A.  Surpeuplement au port de White Head

[6]  L’île White Head se trouve dans la baie de Fundy, à côté de la plus grande île appelée Grand Manan. Elles font toutes les deux partie de la zone de pêche du homard 38 [la ZPH 38].

[7]  La pêche au homard est un secteur concurrentiel. Certaines zones des fonds marins de la ZPH 38 sont plus lucratives que d’autres. Les saisons commencent souvent par une course vers les zones les plus lucratives. Les pêcheurs de homard choisissent les zones des fonds marins au début de la saison selon le principe du premier arrivé, premier servi. M. Kinghorne affirme que le fait d’arriver à un meilleur emplacement quelques minutes seulement avant un concurrent peut entraîner un écart de revenus de 100 000 $ ou plus.

[8]  Chaque année, le deuxième mardi de novembre marque le début de la saison de la pêche au homard dans la ZPH 38. Cette journée est appelée localement la [traduction] « première journée de pêche ». Les pêcheurs de homard ne peuvent quitter le port pour installer leurs casiers qu’après 7 h la première journée de pêche.

[9]  Le port de White Head est situé près de deux des étendues les plus lucratives qui recouvrent les fonds marins de la ZPH 38. Il abrite également le MV William Frankland, un traversier qui relie l’île White Head à l’île Grand Manan et, par extension, à la terre ferme.

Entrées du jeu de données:

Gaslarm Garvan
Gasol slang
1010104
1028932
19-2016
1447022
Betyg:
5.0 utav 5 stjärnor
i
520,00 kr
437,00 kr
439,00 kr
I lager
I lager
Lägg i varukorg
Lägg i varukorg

▸ À FAIRE
**a)** D'après le texte sur la pêche au homard, quel jour la saison commence-t-elle chaque année dans la ZPH 38 ?
**b)** Recopiez mot pour mot tout le passage du texte sur la pêche au homard, de « [6]  L’île White Head » jusqu'à « homard 38 [la ZPH 38]. ».

▸ RÉPONSES
**a)** Le deuxième mardi de novembre.

**b)**
[6]  L’île White Head se trouve dans la baie de Fundy, à côté de la plus grande île appelée Grand Manan. Elles font toutes les deux partie de la zone de pêche du homard 38 [la ZPH 38].